GOP alpha dog Mitt will lead us astray

By: Daisy

If there's one canine concept you humans love to use, it's the idea of an "Alpha Dog."
This means a mover and shaker who can take charge, seize the initiative and lead the pack. Am I an Alpha Dog? Do you even need to ask? My human friend Rich once admitted to a passer-by on the bike path after I had gently indicated which way I wanted to go: "She sets the pace."
Well, you humans might not know that there are two kinds of alpha dogs ... good ones, and bad ones. I got to know both types through my experiences with the kindly folks at Westie Rescue. I met benevolent "Earth Mother" Westies who tried to make sure each member of the pack got treated fairly ... and Machiavellian Westies who got into barking battles with me and wolfed down my food before I could get to it.
This week, one of the Republicans who wants to be president, Mitt Romney, has been trying very hard to act like an alpha dog. My question is, does he want to be a good alpha or a bad one? Alas, I think I know the answer.
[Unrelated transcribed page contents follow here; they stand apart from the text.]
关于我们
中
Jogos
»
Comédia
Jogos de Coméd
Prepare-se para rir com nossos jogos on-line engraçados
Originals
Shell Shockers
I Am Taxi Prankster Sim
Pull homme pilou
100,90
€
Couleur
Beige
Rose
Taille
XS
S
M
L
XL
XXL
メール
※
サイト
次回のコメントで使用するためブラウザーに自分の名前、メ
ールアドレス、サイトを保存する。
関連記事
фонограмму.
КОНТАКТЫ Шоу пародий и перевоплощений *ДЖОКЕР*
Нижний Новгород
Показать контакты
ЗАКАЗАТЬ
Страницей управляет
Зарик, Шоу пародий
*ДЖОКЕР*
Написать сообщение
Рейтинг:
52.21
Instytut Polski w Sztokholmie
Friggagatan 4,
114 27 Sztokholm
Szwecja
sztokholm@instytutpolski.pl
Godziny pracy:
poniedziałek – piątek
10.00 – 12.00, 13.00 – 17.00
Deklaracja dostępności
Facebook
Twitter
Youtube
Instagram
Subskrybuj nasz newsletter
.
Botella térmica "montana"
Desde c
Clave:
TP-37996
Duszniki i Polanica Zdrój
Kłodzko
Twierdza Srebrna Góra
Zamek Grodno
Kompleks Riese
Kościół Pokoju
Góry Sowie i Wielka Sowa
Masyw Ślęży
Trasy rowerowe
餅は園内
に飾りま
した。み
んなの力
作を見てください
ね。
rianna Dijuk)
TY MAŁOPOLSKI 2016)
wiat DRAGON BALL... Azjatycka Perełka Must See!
After winning three primaries on Tuesday -- Wisconsin, Maryland and DC -- Mitt woofed it up against President Obama. "He does not want to share his real plans before the election, either with the public or with the press," Mitt told the Newspaper Association of America on Wednesday. "By flexibility, he means that 'what the American public doesn't know won't hurt him.' He is intent on hiding. You and I will have to do the seeking."
Like the Westie who once intimidated me from my food dish, one way to be an alpha dog is to bark aggressively. And being vocal is something Mitt does consistently well. (Believe me, once I learned to my dismay that a man who drove with his dog atop the family car was running for president, I followed his campaign closely.) Last August, responding to a questioner during the Iowa primary campaign, he snapped, "Corporations are people, my friend." Last October, he lectured rival Rick Perry in a Nevada debate, saying, "You have a problem with allowing someone to finish speaking, and what I would suggest, and if you want to become President of the United States, you've gotta let both people speak, so let me speak." Now we have Mitt getting in-your-face with the President.
These comments reveal Mitt as the wrong kind of alpha dog -- a Machiavelli, not an Earth Mother. He will attack everybody and everything in his quest to lead the pack. He will even turn against the universal health-care plan he created. "If I'm the godfather of this thing, then it gives me the right to kill it," he is quoted as saying in Time magazine this week.
It is up to President Obama to lead by (positive) example if he wants to counter Mitt's alpha-dog offensive in Campaign 2012.

Daisy is a 9-year-old West Highland white terrier living in Cambridge, Mass. Her column appears regularly.